— Texto fornecido —
======
Dos 9.159 homens e mulheres que cumprem pena nos presídios paraibanos, 901 auxiliam o sustento de suas famílias a partir do pagamento do auxílio-reclusão. 
Esse benefício é pago aos dependentes de trabalhadores que contribuíram para a Previdência Social, mas foram condenados a cumprir pena em regime fechado ou semiaberto.

Desse total de beneficiários, somente em 2014 o Instituto Nacional de Seguro Social (INSS) da Paraíba repassou R$ 523 mil para os familiares diante da ausência temporária do provedor.

A média do auxílio pago a essas famílias foi de R$ 727,03, uma vez que de acordo com a Previdência Social o valor do auxílio é direcionado ao grupo familiar, e não para cada membro da família.

Segundo Mauro Oliveira, analista de seguro social do INSS, o valor máximo que o benefício pode chegar é de R$ R$ 915,05, o que só acontece quando os contribuintes possuem uma remuneração superior a três salários-mínimos.

A maioria dos benefícios gira em torno de um salário-mínimo. Por isso que o auxílio-reclusão não é um valor muito elevado. 

Para que a família daquela pessoa que foi condenada pela justiça receba o benefício, ele precisa ser um contribuinte, ou seja, ele precisa estar empregado com carteira assinada, estar em dia com sua contribuição, seja através da empresa contratante ou de forma autônoma. Por isso que não são todas as famílias de presidiários que recebem essa ajuda”, explicou.

Segundo o boletim estatístico da Previdência Social, somente em Campina Grande existem 134 famílias que recebem o auxílio. Esse número é maior no município de João Pessoa, que aponta 227 beneficiários.

Ao todo, essas duas cidades correspondem a 40% dos benefícios pagos em todo o Estado, o que segundo o advogado Marcos Antônio Leite Ramalho Júnior, é um número bem abaixo, comparando o total da população carcerária na Paraíba.
======
— O que fazer —
Diga se cada afirmação concorda com o texto sobre o auxílio-reclusão, respondendo sim ou não e citando as palavras do texto que decidem: (a) o valor do auxílio é pago separadamente a cada membro da família; (b) João Pessoa tem mais beneficiários do que Campina Grande; (c) o benefício é pago aos dependentes de quem cumpre pena em regime fechado ou semiaberto. Os dados não têm relação com o texto sobre o auxílio-reclusão.

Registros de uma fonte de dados
======
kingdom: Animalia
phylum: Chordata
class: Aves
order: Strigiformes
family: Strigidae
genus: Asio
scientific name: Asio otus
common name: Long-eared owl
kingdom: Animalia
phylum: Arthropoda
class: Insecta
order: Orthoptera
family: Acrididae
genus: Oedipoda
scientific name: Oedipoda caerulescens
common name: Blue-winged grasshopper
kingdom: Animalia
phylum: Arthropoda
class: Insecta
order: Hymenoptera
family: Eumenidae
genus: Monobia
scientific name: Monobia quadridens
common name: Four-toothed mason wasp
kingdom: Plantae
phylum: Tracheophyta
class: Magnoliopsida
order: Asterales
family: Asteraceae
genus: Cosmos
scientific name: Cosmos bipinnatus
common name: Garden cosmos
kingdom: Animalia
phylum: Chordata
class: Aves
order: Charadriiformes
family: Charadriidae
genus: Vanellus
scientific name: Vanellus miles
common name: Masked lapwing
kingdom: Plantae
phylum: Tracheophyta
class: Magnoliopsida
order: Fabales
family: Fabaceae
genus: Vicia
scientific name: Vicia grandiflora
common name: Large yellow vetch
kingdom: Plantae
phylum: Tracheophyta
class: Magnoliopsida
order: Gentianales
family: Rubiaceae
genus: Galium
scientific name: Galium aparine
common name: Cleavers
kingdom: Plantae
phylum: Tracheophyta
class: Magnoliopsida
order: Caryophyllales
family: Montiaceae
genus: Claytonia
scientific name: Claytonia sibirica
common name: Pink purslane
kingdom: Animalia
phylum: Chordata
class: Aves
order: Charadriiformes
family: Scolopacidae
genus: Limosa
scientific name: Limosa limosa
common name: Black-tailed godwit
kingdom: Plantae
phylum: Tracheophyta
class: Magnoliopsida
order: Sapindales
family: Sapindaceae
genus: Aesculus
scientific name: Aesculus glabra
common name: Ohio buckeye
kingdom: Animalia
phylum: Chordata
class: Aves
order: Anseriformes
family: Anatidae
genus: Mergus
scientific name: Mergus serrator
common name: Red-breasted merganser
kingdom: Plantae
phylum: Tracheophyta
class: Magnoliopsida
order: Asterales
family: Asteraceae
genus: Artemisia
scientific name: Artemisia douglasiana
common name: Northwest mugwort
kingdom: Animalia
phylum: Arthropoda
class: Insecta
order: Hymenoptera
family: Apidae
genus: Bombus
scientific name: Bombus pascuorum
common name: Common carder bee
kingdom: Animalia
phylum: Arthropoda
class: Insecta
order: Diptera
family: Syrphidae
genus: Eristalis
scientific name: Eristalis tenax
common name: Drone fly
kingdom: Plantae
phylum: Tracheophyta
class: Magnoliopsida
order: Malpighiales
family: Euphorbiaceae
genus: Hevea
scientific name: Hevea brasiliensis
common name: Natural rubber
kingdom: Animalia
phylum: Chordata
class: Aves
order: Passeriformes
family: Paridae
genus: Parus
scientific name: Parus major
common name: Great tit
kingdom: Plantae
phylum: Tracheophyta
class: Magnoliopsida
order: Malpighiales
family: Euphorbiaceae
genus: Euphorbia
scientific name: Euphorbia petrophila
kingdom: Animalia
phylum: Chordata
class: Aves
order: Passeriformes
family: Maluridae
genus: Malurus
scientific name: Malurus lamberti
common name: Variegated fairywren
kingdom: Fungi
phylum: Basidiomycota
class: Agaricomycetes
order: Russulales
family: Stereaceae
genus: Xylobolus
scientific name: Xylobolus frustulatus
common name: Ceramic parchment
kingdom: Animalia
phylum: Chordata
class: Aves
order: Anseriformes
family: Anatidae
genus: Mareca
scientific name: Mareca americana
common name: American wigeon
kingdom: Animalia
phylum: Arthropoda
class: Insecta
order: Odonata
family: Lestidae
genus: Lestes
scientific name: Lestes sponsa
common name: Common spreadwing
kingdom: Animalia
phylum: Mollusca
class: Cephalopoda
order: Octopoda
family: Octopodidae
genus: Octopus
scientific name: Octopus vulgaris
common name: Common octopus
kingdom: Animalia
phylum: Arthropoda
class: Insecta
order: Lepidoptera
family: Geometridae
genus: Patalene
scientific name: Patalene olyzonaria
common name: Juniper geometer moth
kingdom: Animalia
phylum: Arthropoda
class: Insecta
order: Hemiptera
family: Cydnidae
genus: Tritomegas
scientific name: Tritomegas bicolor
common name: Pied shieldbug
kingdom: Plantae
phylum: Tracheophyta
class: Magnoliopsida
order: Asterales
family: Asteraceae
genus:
======
— Resposta —
(a) Não: "o valor do auxílio é direcionado ao grupo familiar, e não para cada membro da família".
(b) Sim: "Esse número é maior no município de João Pessoa, que aponta 227 beneficiários".
(c) Sim: "Esse benefício é pago aos dependentes de trabalhadores que contribuíram para a Previdência Social, mas foram condenados a cumprir pena em regime fechado ou semiaberto".